We made our way along the jugs, from the refreshing 1965 Special Bitter, the William Wilborforce Freedom Ale (mixing demerera sugar- fairtrade, of course- with Kentish hops), past SPA, British Bulldog, Finchcocks Orginial and Grasshopper, to the Christmas brew God's Wallop and the relatively new Double Stout. We had an 18 pint box of God's Wallop last Christmas (it goes very well with turkey, in fact, the food offering at the brewery itself were baps of turkey marinated in the stuff). This year, we will be making our way through an 18 pinter of the Double Stout- a beautifully rich and fruity, yet smooth, easy drinking beer full of winter warming oomph.
Westerham is a brewery which, from the farmyard location and open-air gents, appears quaint and old-fashioned but in reality is at the forefront of innovation in beer. Robert Wicks, the brewery's founder, peppered his tour with nuggets of the future- his sccience geek 'hoprocket' system (oo-er), the eclectic, up-coming international beer style specials, the ethical and environmental credentials of the brewery, all the while singing of the health benefits of ale.
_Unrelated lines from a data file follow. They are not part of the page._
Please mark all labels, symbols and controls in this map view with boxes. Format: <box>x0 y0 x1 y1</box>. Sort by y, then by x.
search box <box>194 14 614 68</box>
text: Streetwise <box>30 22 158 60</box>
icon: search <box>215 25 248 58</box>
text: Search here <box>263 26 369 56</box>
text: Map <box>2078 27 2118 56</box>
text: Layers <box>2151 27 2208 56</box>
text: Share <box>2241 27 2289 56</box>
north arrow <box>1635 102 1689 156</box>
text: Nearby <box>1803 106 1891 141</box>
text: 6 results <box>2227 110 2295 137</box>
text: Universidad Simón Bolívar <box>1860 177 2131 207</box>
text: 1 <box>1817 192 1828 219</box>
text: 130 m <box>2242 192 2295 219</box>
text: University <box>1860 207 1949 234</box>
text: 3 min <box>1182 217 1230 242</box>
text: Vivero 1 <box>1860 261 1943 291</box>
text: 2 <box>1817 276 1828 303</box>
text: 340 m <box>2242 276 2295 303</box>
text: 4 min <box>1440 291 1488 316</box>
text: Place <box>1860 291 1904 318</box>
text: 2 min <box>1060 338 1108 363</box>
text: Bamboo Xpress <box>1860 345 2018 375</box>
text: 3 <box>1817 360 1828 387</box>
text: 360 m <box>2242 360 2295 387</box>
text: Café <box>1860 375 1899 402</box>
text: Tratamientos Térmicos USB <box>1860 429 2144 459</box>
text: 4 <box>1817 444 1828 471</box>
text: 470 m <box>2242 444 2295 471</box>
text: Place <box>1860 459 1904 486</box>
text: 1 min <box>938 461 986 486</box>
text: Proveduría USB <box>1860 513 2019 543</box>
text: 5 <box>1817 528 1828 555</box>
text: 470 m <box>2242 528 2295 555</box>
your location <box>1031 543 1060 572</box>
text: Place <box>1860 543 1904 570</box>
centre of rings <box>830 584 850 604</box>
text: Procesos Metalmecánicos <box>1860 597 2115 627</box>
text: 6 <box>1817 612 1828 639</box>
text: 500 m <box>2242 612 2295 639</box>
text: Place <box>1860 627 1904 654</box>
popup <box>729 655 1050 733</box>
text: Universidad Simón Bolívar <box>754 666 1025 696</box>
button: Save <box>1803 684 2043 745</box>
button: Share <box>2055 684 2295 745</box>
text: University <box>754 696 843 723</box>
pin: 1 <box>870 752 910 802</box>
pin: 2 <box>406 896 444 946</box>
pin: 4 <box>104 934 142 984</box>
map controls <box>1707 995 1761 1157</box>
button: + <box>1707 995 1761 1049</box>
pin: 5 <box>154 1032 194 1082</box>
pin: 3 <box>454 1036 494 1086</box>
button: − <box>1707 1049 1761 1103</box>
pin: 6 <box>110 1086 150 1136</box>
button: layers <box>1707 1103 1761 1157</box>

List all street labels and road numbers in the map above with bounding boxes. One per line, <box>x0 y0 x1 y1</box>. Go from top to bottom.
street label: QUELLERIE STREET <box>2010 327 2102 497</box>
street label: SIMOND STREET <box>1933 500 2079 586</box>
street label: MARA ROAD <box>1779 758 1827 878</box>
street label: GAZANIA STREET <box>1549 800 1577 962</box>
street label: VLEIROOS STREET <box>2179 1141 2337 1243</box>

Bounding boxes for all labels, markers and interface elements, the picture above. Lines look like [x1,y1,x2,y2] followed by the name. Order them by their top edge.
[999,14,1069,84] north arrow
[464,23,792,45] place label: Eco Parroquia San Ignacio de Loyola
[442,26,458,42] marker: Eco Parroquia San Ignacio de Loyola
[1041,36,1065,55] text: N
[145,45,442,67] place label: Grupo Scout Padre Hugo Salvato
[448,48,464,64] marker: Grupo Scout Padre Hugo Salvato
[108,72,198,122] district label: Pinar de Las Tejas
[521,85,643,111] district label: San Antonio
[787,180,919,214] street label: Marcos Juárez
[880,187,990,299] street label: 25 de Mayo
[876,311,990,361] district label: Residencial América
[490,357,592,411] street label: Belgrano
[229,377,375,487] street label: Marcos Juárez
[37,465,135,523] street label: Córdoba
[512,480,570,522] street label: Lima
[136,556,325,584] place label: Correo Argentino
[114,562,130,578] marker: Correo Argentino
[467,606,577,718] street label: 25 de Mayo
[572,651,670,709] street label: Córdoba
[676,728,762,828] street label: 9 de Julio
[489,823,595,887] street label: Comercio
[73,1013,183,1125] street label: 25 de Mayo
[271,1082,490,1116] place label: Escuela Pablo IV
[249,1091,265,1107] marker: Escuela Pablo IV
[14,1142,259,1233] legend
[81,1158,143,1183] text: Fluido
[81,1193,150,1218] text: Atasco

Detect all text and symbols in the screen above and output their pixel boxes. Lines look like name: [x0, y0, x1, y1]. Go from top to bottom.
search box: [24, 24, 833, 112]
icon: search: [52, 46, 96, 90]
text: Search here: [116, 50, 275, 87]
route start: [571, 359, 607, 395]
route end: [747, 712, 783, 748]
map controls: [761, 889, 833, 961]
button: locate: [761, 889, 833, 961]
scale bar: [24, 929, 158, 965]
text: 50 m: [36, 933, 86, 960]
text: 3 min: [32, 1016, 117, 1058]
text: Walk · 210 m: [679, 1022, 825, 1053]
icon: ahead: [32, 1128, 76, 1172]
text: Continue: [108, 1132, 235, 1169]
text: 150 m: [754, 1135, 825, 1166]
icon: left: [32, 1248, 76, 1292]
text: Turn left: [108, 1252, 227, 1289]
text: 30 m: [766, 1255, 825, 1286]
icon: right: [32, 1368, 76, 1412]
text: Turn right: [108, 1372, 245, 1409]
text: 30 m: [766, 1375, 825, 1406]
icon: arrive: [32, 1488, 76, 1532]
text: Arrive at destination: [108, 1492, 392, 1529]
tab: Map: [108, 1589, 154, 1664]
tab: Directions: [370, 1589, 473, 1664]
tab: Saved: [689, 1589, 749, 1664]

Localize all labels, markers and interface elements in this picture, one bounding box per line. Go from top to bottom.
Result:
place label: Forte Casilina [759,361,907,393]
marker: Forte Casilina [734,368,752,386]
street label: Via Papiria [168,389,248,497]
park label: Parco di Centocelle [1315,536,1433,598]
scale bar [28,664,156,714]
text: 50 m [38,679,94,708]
They have recently started growing their own malt and use almost entirely Kentish grown hops, being loyal to the beer heritage of the local area both through the ingredients sourced and by creating beers to old recipes from the archives (and the original yeast) of the famous Black Eagle Brewery.
A unique experience: a glimpse of the future, in a dark and muddy farm, while handling the biggest jugs around. (Ahem).